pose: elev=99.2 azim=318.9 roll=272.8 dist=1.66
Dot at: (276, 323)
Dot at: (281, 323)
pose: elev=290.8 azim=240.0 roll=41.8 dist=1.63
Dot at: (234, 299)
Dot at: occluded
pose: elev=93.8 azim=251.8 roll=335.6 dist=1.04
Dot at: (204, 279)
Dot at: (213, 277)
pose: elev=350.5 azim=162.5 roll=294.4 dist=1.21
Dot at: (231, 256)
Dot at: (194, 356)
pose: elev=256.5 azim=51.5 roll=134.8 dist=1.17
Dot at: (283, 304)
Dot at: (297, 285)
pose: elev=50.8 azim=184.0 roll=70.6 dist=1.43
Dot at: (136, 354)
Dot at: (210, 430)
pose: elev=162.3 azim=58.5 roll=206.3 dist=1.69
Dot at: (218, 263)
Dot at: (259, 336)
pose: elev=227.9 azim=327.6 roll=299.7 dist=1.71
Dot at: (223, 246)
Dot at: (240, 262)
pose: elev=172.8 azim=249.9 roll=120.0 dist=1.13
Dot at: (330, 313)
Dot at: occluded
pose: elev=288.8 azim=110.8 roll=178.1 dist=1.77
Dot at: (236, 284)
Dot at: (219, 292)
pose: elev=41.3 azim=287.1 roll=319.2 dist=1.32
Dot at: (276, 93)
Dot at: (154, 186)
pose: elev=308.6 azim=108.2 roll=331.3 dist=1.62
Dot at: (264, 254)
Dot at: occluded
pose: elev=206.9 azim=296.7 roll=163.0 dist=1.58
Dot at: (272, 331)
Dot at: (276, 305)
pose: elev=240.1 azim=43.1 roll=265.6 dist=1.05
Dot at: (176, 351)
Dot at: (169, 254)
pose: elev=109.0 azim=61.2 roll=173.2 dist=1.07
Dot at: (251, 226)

--------------------------------------------------

_YOUR INSTRUCTIONS:_ Set down again, without changes, the part of the listing above that opens with the line containing "pose: elev=162.3 azim=58.5" and closes with the line containing "Dot at: (276, 305)", both of those lines included.

_RESULT OF THIS TASK:_
pose: elev=162.3 azim=58.5 roll=206.3 dist=1.69
Dot at: (218, 263)
Dot at: (259, 336)
pose: elev=227.9 azim=327.6 roll=299.7 dist=1.71
Dot at: (223, 246)
Dot at: (240, 262)
pose: elev=172.8 azim=249.9 roll=120.0 dist=1.13
Dot at: (330, 313)
Dot at: occluded
pose: elev=288.8 azim=110.8 roll=178.1 dist=1.77
Dot at: (236, 284)
Dot at: (219, 292)
pose: elev=41.3 azim=287.1 roll=319.2 dist=1.32
Dot at: (276, 93)
Dot at: (154, 186)
pose: elev=308.6 azim=108.2 roll=331.3 dist=1.62
Dot at: (264, 254)
Dot at: occluded
pose: elev=206.9 azim=296.7 roll=163.0 dist=1.58
Dot at: (272, 331)
Dot at: (276, 305)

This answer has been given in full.